И будто сначала! Сам с собой спорил?

– Наскучили сочинения с последовательными временными коллизиями! Приключения в освоенном времени-пространстве буксуют, время, чистое время, для литературы всё ещё чуть ли не запретная территория… ну да, белое пятно… Время, – продолжал, – это не стрела, это среда, среда, эффект длительности усиливается в тесноте, толчее, все странствия Одиссея, все его приключения развёртываются на морском пятачке, утыканном карликовыми островками, но какое уплотнение времени, какая иллюзия протяжённости… – далее Валерка походя пнул ясперсовское осевое время, ему, дескать, не сладить из индивидуальных озарений цельную философию истории… – К чему я? – спросил себя Валерка, передразнив кокетливый вопрос Шанского, который тот обычно задавал себе, запутывая дискуссию, Валерка тоже боялся, по-видимому, что не справится с расхлябанностью собственных мыслей и окончательно провалится в сивый бред, однако сразу же, и озорно, как только он умел, глянул на Соснина: сам-то он, пытаясь объясниться, возможно и сплоховал, но зато готов похвастать чужими, выгодно присвоенными премудростями – пассажи из четвёртой главы «Ады» были и впрямь блестящими… но почему пространство – это толчея в ушах, не в глазах?

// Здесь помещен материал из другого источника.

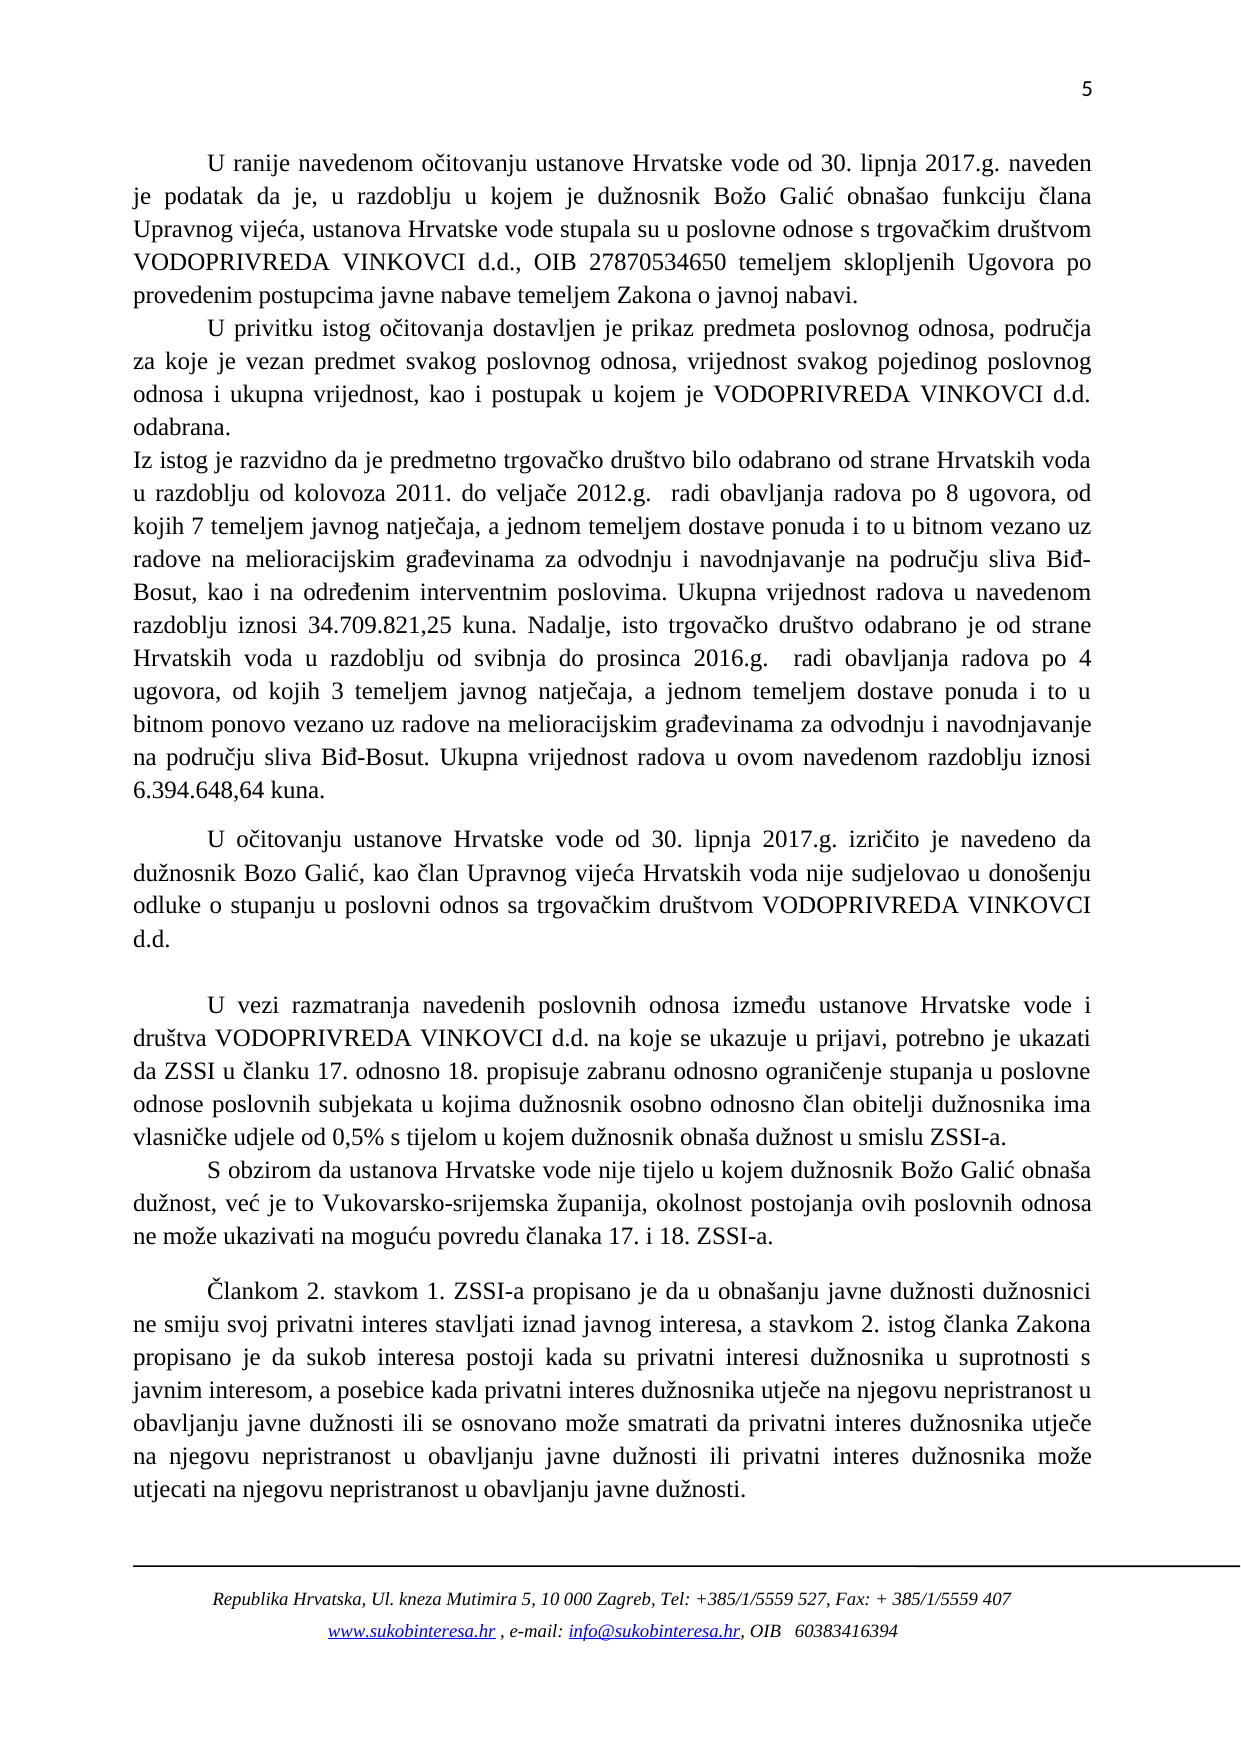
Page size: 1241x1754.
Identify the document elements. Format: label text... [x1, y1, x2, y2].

text S obzirom da ustanova Hrvatske vode nije tijelo u kojem dužnosnik Božo Galić obnaša dužnost, već je to Vukovarsko-srijemska županija, okolnost postojanja ovih poslovnih odnosa ne može ukazivati na moguću povredu članaka 17. i 18. ZSSI-a. [133, 1155, 1092, 1249]
text U očitovanju ustanove Hrvatske vode od 30. lipnja 2017.g. izričito je navedeno da dužnosnik Bozo Galić, kao član Upravnog vijeća Hrvatskih voda nije sudjelovao u donošenju odluke o stupanju u poslovni odnos sa trgovačkim društvom VODOPRIVREDA VINKOVCI d.d. [133, 824, 1092, 952]
text U ranije navedenom očitovanju ustanove Hrvatske vode od 30. lipnja 2017.g. naveden je podatak da je, u razdoblju u kojem je dužnosnik Božo Galić obnašao funkciju člana Upravnog vijeća, ustanova Hrvatske vode stupala su u poslovne odnose s trgovačkim društvom VODOPRIVREDA VINKOVCI d.d., OIB 27870534650 temeljem sklopljenih Ugovora po provedenim postupcima javne nabave temeljem Zakona o javnoj nabavi. [133, 148, 1092, 308]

С фанатичной угрюмостью Валерка помечтал о том, чтобы парадоксы времени врывались в зарождавшийся текст, наполняли энергией, деформировали исходные композиционные схемы. И заряжали тайным знанием о том, что будет. Хотя, заряд этот и так издавна ощущался, мечтай, не мечтай. Гениальное произведение – сколок, – объявлял Валерка, – в нём чудесно отражается весь мир искусства, все-все не только старинные, но и перспективные открытия – приёмы, формы. У Моцарта обнаружены джазовые синкопы, ещё бы, ещё бы, художника, пусть и кумира гармоничной эпохи, болезненно облучает будущее, возбуждает и тревожит задолго до того… Соснин вспоминал: «всё, что до меня – моё! И всё, что после меня – тоже моё!»… отрешённо слушал; от бомбардировки зажигательными идеями, как часто случалось с ним, успокаивался. – Чур меня, чур меня! – откуда-то доносился Валеркин голос, – речь не о фантастах недоброй памяти, которые, очертя головы, запускают героических бедолаг шастать по грядущему на фотонных ракетах, по мне бы, – вскинул окантованный солнцем профиль с носом-секирой, – по мне бы запустить «я» в цикличное время, охватывающее разные времена…

Запускали, сколько раз запускали…

Соснин оглянулся на башню Думы – стрелка сползла вправо на пять минут – вспомнил опять, что об этом Валерка уже писал, причём строго вполне и стройно – «Время как белое пятно…» напечатали «Часы».

в отделе художественной литературы Дома Книги

Грязные протёртые выщербленные ступени… Бедный Сюзор!

На лестнице толкались мордастые спекулянты с пикулями в портфелях, по стенке жалась немая чёрная очередь, которая на верхней площадке безнадёжно упиралась в толпу – давали «Петербургские повести», изданные в Бурятии на серо-жёлтой, с занозами-щепочками, бумаге.

Протиснулись к прилавку поэзии.

Облокотясь на массивную дубовую столешницу, протянувшуюся между двумя витринками с тусклыми исцарапанными наклонными стёклами, где были достойно похоронены Прокофьев и Наровчатов, огромный, улыбчиво-красногубый Лёня Соколов громко, во весь голос, как если бы дразнил осаждавших кассу книголюбов, хвастал покупкой в высокогорном киргизском кишлаке однотомника Гессе, в доказательство вытащил из сумки, с торжествующей небрежностью полистал на глазах завистников «Степного волка»; потом похвалил самиздатовского Кривулина, спросил у Бухтина, когда тот, наконец, переведёт Музиля.